About a third of Life Shadows revolves around medical crises, including a fall, concern about skin cancer (melanoma), and the omnipresent shadow of death. Under acknowledgements, hopefully unnecessarily, Ms. Goto writes “No one should use the health-related scenes found in this story to self-diagnose their conditions; this is a work of fiction.” We learn of the circumstances around Ms. Saito’s husband’s (Samuel) death. Mami donated a kidney to save Mitsu. Mitsu is the most controlling of her daughter’s; out of love; but their mutual stubbornness keeps them battling. Ms. Saito takes blood thinner medications daily.

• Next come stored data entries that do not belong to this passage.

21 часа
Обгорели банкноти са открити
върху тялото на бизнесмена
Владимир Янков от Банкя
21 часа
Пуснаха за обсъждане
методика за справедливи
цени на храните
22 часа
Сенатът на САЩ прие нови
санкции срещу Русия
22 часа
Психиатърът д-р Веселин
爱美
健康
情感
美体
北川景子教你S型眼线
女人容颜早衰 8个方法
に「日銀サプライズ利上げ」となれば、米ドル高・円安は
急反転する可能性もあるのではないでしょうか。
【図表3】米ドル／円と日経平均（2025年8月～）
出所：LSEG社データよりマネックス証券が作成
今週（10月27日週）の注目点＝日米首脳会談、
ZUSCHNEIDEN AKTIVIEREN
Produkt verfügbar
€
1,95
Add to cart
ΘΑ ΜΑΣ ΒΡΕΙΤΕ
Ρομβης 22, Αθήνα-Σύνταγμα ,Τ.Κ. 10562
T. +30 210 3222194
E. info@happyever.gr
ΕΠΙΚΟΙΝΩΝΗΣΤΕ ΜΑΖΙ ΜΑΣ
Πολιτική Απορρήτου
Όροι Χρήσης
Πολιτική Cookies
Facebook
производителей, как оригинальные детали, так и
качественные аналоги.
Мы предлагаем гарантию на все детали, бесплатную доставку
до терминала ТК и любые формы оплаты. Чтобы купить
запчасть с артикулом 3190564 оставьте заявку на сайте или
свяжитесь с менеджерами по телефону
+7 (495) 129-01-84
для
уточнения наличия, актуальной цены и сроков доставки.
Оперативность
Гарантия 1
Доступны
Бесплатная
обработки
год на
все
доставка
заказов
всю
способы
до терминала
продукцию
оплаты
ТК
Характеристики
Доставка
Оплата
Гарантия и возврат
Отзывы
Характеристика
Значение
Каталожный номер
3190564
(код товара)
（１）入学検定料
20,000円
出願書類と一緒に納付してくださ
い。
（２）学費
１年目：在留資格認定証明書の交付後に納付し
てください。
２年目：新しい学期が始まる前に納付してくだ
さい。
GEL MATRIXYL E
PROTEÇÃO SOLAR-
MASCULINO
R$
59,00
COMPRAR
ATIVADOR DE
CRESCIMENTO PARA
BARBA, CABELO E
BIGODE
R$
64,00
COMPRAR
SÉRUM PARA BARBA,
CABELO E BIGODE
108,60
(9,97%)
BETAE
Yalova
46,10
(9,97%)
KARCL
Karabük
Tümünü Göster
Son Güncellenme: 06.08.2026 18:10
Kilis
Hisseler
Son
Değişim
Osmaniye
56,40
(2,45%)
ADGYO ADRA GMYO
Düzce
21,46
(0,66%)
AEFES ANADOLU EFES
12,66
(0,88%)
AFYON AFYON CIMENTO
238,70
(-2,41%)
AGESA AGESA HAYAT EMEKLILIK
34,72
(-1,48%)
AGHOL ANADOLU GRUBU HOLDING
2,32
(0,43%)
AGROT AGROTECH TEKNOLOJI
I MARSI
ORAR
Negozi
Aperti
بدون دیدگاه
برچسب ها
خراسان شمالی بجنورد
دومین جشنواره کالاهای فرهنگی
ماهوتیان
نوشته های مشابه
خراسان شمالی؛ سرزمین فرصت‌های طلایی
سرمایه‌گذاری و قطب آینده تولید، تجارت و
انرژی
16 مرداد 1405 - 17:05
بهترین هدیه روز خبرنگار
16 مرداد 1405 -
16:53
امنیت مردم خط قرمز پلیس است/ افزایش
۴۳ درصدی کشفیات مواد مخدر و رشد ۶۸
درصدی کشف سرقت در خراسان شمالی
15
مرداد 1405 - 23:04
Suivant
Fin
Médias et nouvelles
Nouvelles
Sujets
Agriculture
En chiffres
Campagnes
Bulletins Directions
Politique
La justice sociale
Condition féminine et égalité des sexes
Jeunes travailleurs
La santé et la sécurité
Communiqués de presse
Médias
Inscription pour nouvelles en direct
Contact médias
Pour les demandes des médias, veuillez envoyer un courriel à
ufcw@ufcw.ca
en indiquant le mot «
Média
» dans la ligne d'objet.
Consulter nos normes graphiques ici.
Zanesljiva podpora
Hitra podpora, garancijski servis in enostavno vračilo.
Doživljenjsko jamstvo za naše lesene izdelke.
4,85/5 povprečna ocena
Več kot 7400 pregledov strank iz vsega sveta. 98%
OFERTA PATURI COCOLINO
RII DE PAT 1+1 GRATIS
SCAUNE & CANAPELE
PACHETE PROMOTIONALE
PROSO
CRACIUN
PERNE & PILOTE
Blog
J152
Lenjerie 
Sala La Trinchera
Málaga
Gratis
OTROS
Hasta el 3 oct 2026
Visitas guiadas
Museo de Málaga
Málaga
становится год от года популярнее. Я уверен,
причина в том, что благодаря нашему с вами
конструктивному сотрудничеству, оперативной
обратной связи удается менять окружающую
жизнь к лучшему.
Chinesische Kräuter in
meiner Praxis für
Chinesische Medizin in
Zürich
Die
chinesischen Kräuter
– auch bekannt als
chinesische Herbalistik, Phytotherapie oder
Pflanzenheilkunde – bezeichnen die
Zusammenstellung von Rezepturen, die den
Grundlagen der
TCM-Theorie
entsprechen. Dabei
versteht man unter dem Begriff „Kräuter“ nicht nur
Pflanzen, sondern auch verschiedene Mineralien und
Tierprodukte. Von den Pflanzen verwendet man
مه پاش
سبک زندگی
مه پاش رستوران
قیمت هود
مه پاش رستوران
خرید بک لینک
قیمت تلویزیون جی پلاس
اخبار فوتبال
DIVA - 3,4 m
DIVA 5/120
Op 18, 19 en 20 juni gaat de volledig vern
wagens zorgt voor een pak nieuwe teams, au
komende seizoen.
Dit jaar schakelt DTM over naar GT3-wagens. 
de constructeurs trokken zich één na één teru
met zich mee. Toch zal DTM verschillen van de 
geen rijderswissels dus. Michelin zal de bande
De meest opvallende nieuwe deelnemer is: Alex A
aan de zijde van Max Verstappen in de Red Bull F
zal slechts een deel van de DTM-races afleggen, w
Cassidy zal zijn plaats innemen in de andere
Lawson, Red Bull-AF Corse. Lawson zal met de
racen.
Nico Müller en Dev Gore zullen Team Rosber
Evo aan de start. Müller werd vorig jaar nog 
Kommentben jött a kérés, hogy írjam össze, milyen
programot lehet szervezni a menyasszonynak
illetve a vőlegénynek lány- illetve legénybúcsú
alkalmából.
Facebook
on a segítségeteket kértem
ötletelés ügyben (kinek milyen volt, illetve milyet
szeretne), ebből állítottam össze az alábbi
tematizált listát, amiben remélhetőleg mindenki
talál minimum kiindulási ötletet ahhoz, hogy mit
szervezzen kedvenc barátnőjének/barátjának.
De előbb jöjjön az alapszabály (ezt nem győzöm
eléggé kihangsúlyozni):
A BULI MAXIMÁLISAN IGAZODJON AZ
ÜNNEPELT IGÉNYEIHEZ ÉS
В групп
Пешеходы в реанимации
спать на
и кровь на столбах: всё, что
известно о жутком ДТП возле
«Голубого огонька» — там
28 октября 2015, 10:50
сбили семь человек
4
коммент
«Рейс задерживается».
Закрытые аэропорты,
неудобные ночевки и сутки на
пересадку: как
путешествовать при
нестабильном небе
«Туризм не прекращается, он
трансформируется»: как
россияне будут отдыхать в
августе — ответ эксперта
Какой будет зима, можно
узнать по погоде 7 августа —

There are loads of metaphorical, and cultural references in Shadow Life. There’s a mix of realism & magical realism. There is some forgetfulness or magical (perhaps Yokai) loss of pills taken. Though the book never uses the word Yokai, I’m using it to name some of the super-natural phenomenon occurring in Life Shadows. Yokai are spirit creatures found in Japanese culture; they’re sometimes mischievous and often dangerous. Death seemingly controls some of Ms. Saito’s illness. She befriends a chick, that Ms. Saito’s lifeblood makes visible to her. Death appears in many forms (e.g., raven, black cat or spider). We learn useful cultural traditions. Ms. Saito, while trapping death, narrates, “When I was little, we threw salt after Great Uncle’s funeral to keep death from following us home.” (92) Medical staff have their form of treatment which is mostly doing scans, biopsies, setting bones, and waiting for results; while Ms. Saito has her more direct way of fighting off death … trapping it, surrounding it with salt and believing that’s enough. An earlier protector that Ms. Saito, while in a community swimming pool, mentions is Sedna (Canadian Inuit’s Goddess of the Sea) who watches over her.
Don’t read the rest of this paragraph, if you don’t want to learn of possible Shadow Life’s endings. I did write STOP! The ending has some frustrations in that many scenarios are possible. Does her daughter inadvertently bring on her mother’s death? Or might one have to cross the river Styx to the afterlife after paying the ferrywoman? Or is death angered by the living making organ donations and not dying when expected? Or can one fight for yourself, even post-life? Or the mundane, like can cutting death’s web prevent death? Or not being dead at all? And how might death bide its time? This plays out over several chapters.
At the end of Shadow Life, there’s an Author’s Note, where Hiromi Goto writes, “Representations of older women as interesting, heroic, powerful, and complex are not common in popular culture.” And certainly, Ms. Kumiko Saito fits these!